* [COLLECTED MATERIAL]
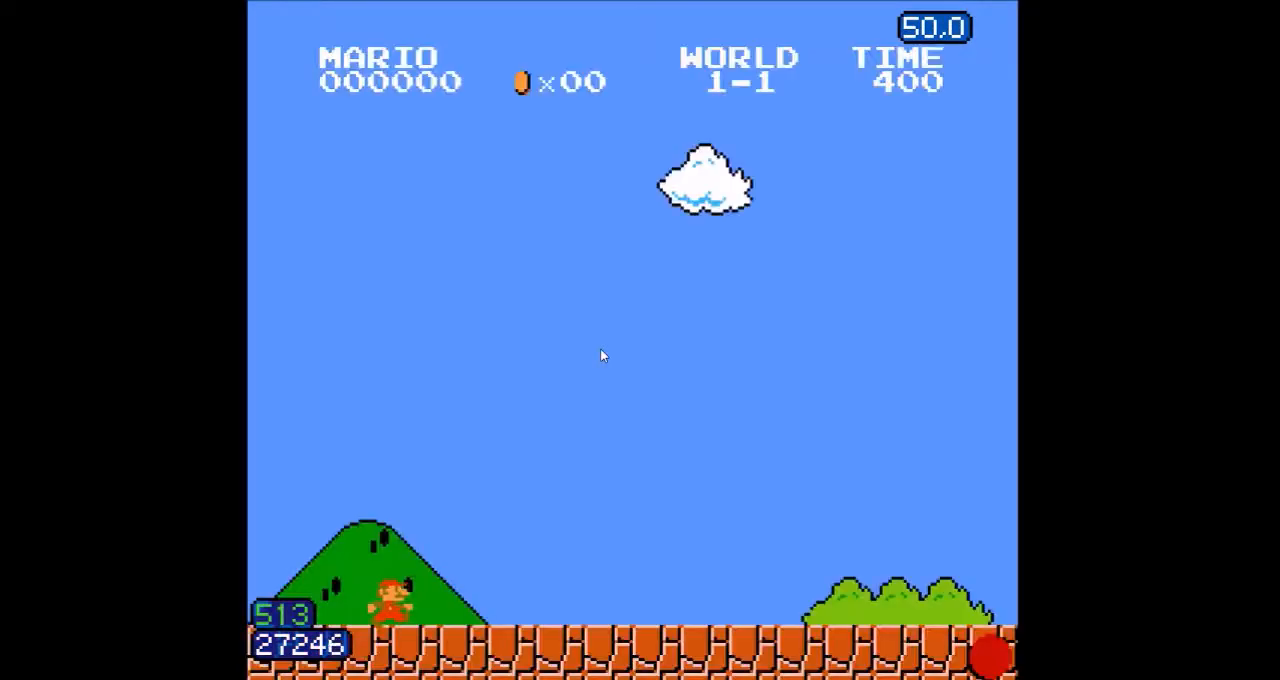
Gameplay with a controller (Nintendo layout); each line is a JSON object with the inputs held at the frame after it (dt_ms = milliseconds from this image to that frame). "events" lists button and stick changes between this image and that frame as [ms after this image, input, new state], when the widget could be followed in between. Not read: L3 R3 SELECT.
{"dt_ms": 500, "buttons": ["B", "DPAD_RIGHT"], "events": []}
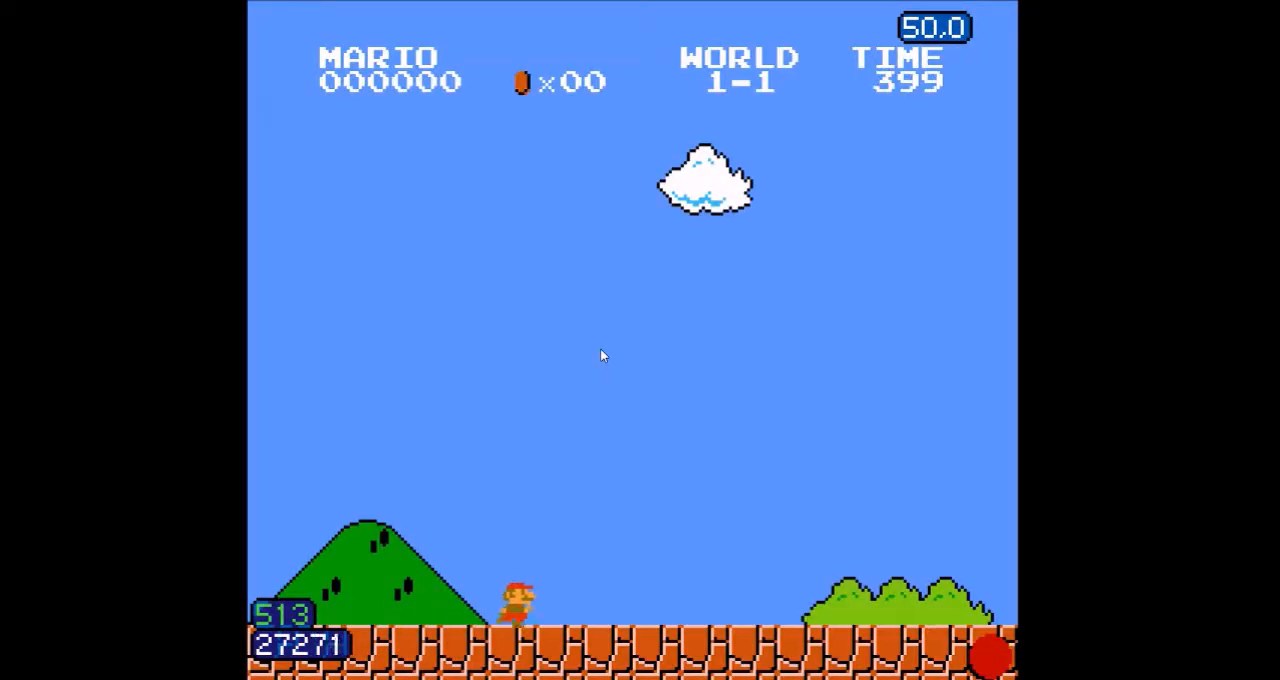
{"dt_ms": 500, "buttons": ["B", "DPAD_RIGHT"], "events": []}
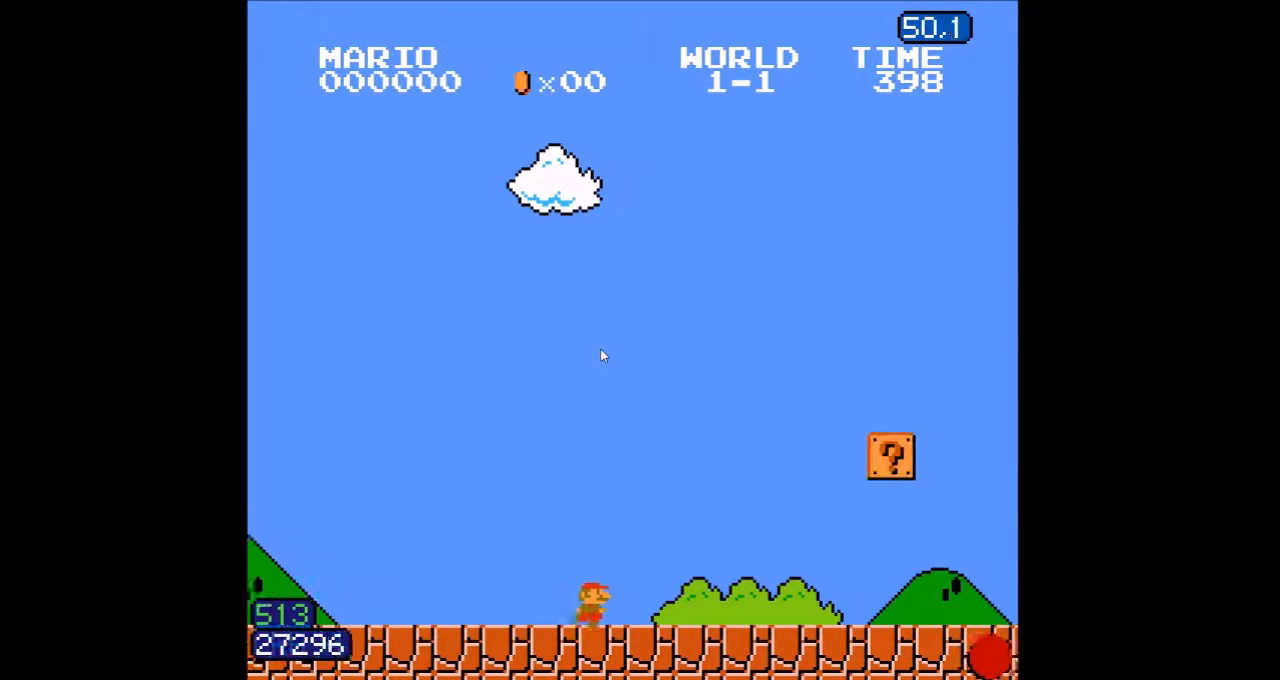
{"dt_ms": 1000, "buttons": ["A", "B", "DPAD_RIGHT"]}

* [WHAT TO WORK ON] In the copy, include no pictures, but repeat the listing exactly.

* [COMPLETED TASK]
Gameplay with a controller (Nintendo layout); each line is a JSON object with the inputs held at the frame after it (dt_ms = milliseconds from this image to that frame). "events" lists button and stick changes between this image and that frame as [ms after this image, input, new state], when the widget could be followed in between. Not read: L3 R3 SELECT.
{"dt_ms": 500, "buttons": ["B", "DPAD_RIGHT"], "events": []}
{"dt_ms": 500, "buttons": ["B", "DPAD_RIGHT"], "events": []}
{"dt_ms": 1000, "buttons": ["A", "B", "DPAD_RIGHT"]}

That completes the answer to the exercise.